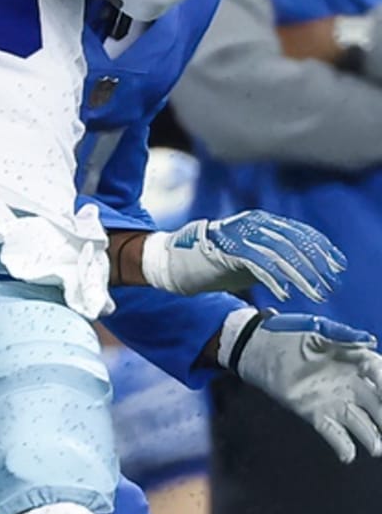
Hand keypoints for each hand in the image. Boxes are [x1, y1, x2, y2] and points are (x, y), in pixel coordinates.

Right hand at [140, 210, 345, 302]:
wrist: (176, 262)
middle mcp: (250, 222)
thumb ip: (276, 259)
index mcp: (260, 220)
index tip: (338, 266)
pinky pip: (256, 263)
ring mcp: (237, 234)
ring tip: (314, 293)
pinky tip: (285, 293)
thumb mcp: (253, 259)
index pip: (299, 231)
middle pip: (293, 242)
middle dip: (315, 265)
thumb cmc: (217, 263)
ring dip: (301, 275)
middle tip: (329, 285)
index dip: (322, 248)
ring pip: (279, 253)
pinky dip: (274, 279)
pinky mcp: (225, 249)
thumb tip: (309, 271)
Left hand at [222, 309, 381, 462]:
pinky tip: (348, 455)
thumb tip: (371, 340)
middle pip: (377, 405)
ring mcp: (333, 401)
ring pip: (361, 423)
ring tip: (377, 448)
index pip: (379, 373)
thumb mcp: (316, 328)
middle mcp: (349, 384)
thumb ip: (343, 334)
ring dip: (371, 437)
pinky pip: (334, 433)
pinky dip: (342, 446)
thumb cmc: (287, 331)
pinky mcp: (315, 413)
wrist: (258, 346)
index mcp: (354, 360)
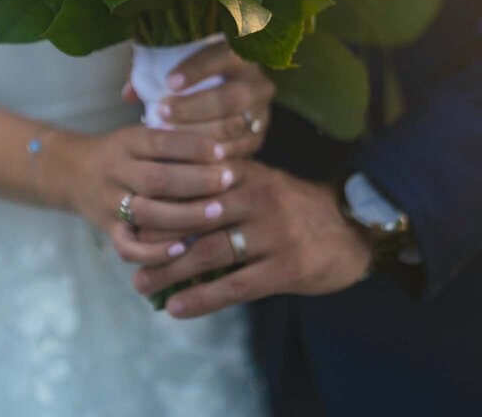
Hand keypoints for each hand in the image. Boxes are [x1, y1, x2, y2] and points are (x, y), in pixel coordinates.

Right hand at [38, 126, 241, 265]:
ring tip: (218, 212)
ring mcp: (109, 203)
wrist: (70, 172)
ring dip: (185, 215)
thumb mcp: (138, 136)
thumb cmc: (121, 153)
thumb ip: (171, 142)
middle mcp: (115, 171)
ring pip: (146, 213)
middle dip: (196, 181)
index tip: (222, 152)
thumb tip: (222, 150)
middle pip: (156, 179)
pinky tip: (183, 249)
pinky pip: (128, 247)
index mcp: (126, 142)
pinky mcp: (107, 231)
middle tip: (229, 181)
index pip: (160, 141)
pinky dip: (155, 251)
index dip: (192, 146)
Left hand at [123, 41, 275, 159]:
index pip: (221, 57)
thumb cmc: (191, 78)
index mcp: (238, 55)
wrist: (227, 93)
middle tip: (161, 114)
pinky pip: (240, 149)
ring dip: (200, 135)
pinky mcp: (259, 136)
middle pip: (230, 97)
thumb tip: (127, 95)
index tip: (169, 82)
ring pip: (235, 126)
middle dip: (194, 108)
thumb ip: (151, 76)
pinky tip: (188, 158)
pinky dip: (214, 156)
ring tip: (169, 138)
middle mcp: (256, 82)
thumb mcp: (175, 68)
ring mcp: (262, 111)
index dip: (196, 69)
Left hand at [129, 162, 373, 317]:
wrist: (358, 228)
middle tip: (124, 250)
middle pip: (194, 216)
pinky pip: (235, 286)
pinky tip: (177, 306)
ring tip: (141, 282)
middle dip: (155, 236)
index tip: (129, 212)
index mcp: (250, 174)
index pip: (195, 181)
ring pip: (209, 252)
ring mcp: (274, 234)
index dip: (160, 198)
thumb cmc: (302, 208)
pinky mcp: (286, 268)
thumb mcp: (267, 183)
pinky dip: (201, 298)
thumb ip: (228, 187)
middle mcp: (259, 199)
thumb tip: (176, 202)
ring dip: (170, 271)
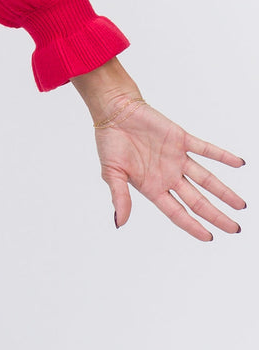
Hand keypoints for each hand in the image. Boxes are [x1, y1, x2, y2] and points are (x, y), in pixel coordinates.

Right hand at [93, 97, 246, 240]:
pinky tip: (238, 163)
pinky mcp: (181, 139)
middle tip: (234, 228)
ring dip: (224, 192)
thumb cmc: (110, 141)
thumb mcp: (111, 173)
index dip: (193, 226)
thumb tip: (120, 221)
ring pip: (206, 179)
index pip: (177, 212)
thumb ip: (120, 196)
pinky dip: (222, 156)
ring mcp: (177, 158)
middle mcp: (168, 175)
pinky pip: (205, 149)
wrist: (114, 111)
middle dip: (216, 216)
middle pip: (197, 201)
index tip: (209, 237)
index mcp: (152, 187)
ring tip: (240, 205)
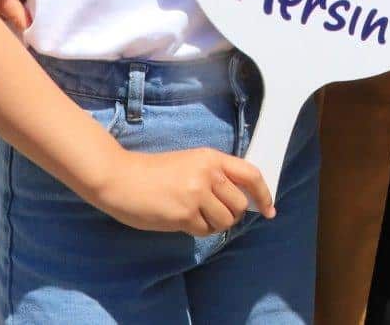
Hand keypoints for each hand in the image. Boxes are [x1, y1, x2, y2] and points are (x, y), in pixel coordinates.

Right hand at [88, 144, 273, 234]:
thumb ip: (213, 176)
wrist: (120, 178)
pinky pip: (205, 230)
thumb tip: (239, 198)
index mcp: (211, 157)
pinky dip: (199, 230)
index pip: (251, 174)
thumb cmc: (152, 172)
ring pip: (225, 220)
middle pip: (240, 204)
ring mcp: (197, 194)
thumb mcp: (189, 163)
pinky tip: (183, 221)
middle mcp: (208, 174)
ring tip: (196, 216)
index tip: (270, 209)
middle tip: (215, 214)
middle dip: (232, 214)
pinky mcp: (184, 215)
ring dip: (215, 224)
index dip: (264, 194)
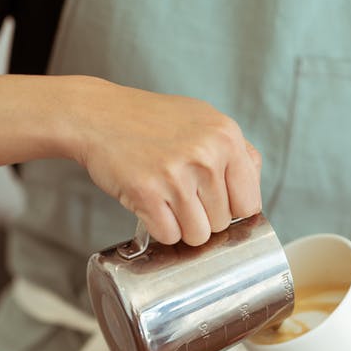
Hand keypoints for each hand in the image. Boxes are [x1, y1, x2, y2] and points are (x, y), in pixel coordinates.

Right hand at [70, 77, 261, 245]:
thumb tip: (253, 199)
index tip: (214, 203)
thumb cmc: (152, 121)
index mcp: (226, 137)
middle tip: (180, 194)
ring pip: (198, 235)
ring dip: (182, 227)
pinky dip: (160, 229)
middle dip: (203, 217)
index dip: (231, 210)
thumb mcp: (204, 120)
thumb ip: (237, 153)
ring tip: (167, 201)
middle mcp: (205, 155)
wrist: (97, 114)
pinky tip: (151, 206)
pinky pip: (169, 236)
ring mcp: (176, 175)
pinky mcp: (147, 193)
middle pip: (222, 223)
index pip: (249, 203)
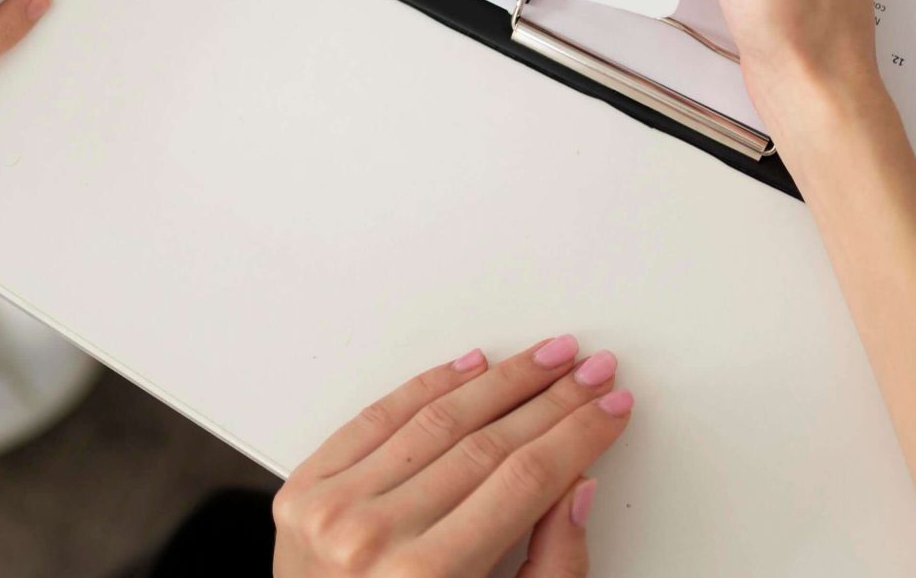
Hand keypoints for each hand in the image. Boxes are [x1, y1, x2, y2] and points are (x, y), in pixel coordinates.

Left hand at [273, 340, 633, 576]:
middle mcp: (374, 538)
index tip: (610, 408)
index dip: (578, 435)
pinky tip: (468, 367)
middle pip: (487, 444)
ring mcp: (333, 509)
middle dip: (551, 400)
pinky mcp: (305, 488)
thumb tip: (577, 485)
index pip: (524, 480)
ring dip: (500, 381)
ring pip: (435, 419)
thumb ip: (550, 567)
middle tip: (590, 372)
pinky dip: (427, 385)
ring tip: (543, 359)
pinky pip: (376, 418)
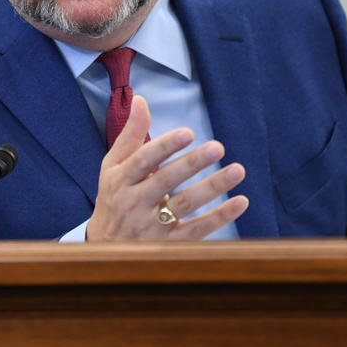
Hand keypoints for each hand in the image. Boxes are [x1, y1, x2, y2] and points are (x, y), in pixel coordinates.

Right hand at [86, 95, 247, 240]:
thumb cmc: (114, 197)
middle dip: (192, 163)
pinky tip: (240, 201)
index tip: (188, 133)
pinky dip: (220, 217)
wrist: (106, 248)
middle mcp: (133, 203)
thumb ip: (131, 134)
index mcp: (119, 179)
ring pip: (185, 205)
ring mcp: (150, 227)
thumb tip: (141, 99)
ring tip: (237, 170)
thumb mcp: (114, 166)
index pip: (143, 160)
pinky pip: (197, 230)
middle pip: (165, 181)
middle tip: (218, 147)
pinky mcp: (168, 245)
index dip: (165, 146)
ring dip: (212, 187)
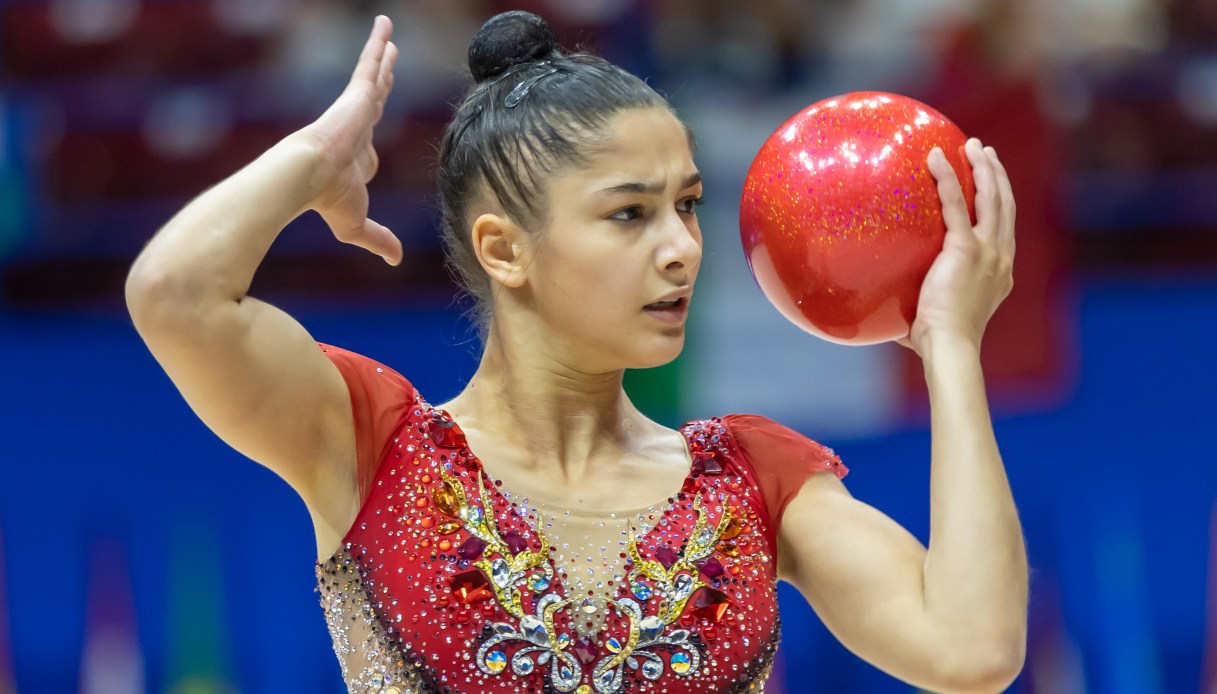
———
TRY IT:
Copy every line of the data that holds the string "Right".

ANSWER BOX:
Right hand at [140, 210, 345, 302]:
Right hand at [38, 126, 241, 265]:
Right hand at [93, 97, 246, 240]:
Right hand at [88, 144, 273, 234]:
Right hand at [70, 77, 261, 245]:
Right hand at [86, 95, 247, 240]:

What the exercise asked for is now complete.